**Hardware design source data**
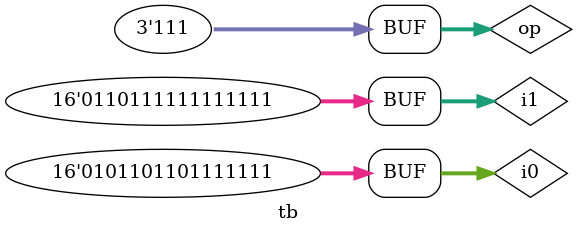
<source format=v>
module tb;
    reg [15:0] i0, i1;
    reg [2:0] op;
    wire [15:0] outp;
    wire cout;

    initial begin
      $dumpfile("tb.vcd");
      $dumpvars(0, tb);
    end

    alu alu_m( op, i0, i1, outp, cout);

    initial begin
      i0 = 16'h5b7f;
      i1 = 16'h0011;
      op = 3'b000;
      #5
      op = 3'b001;
      #5
      op = 3'b010;
      #5
      op = 3'b011;
      #5
      op = 3'b100;
      #5
      op = 3'b101;
      #5
      op = 3'b110;
      #5
      op = 3'b111;
      #5

      i1 = 16'h6fff;
      op = 3'b000;
      #5
      op = 3'b001;
      #5
      op = 3'b010;
      #5
      op = 3'b011;
      #5
      op = 3'b100;
      #5
      op = 3'b101;
      #5
      op = 3'b110;
      #5
      op = 3'b111;
      #5;
    end

endmodule
</source>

**What the task asks**
Without the pictures, restate all of the entries word for word.

**Expected output**
<source format=v>
module tb;
    reg [15:0] i0, i1;
    reg [2:0] op;
    wire [15:0] outp;
    wire cout;

    initial begin
      $dumpfile("tb.vcd");
      $dumpvars(0, tb);
    end

    alu alu_m( op, i0, i1, outp, cout);

    initial begin
      i0 = 16'h5b7f;
      i1 = 16'h0011;
      op = 3'b000;
      #5
      op = 3'b001;
      #5
      op = 3'b010;
      #5
      op = 3'b011;
      #5
      op = 3'b100;
      #5
      op = 3'b101;
      #5
      op = 3'b110;
      #5
      op = 3'b111;
      #5

      i1 = 16'h6fff;
      op = 3'b000;
      #5
      op = 3'b001;
      #5
      op = 3'b010;
      #5
      op = 3'b011;
      #5
      op = 3'b100;
      #5
      op = 3'b101;
      #5
      op = 3'b110;
      #5
      op = 3'b111;
      #5;
    end

endmodule
</source>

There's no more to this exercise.